--- DATASET EXCERPTS ---
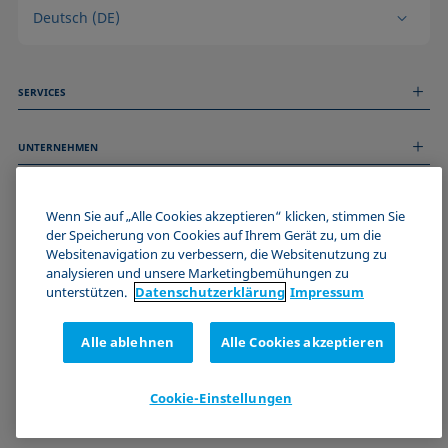
Deutsch (DE)
SERVICES
Messdienstleistungen
UNTERNEHMEN
Technischer Service
Webinare & Seminare
Über uns
Remote Support
ALLGEMEINE INFORMATIONEN
Stellenangebote
Wenn Sie auf „Alle Cookies akzeptieren“ klicken, stimmen Sie
Kontaktieren Sie uns
News
der Speicherung von Cookies auf Ihrem Gerät zu, um die
Impressum
Websitenavigation zu verbessern, die Websitenutzung zu
Events
WERDE TEIL DER KRÜSS COMMUNITY
Datenschutzerklärung
analysieren und unsere Marketingbemühungen zu
Cookie-Richtlinie
unterstützen.
Datenschutz­erklärung
Impressum
Verkaufs- und Lieferbedingungen
Zertifizierungen (ISO 9001)
Alle ablehnen
Alle Cookies akzeptieren
Newsletter-Anmeldung
Cookie-Einstellungen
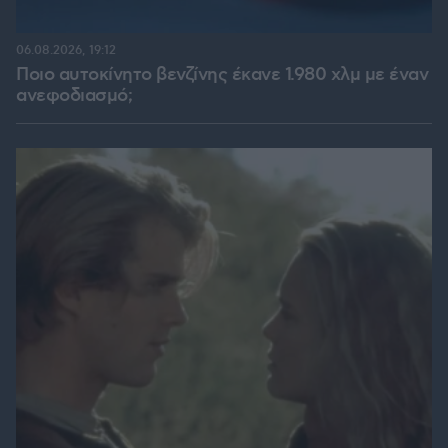
06.08.2026, 19:12
Ποιο αυτοκίνητο βενζίνης έκανε 1.980 χλμ με έναν
ανεφοδιασμό;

--- WHAT IS NEEDED ---
Check each line above for the string "akzeptieren", then copy the ones that have it.

--- WRITTEN ANSWER ---
Wenn Sie auf „Alle Cookies akzeptieren“ klicken, stimmen Sie
Alle Cookies akzeptieren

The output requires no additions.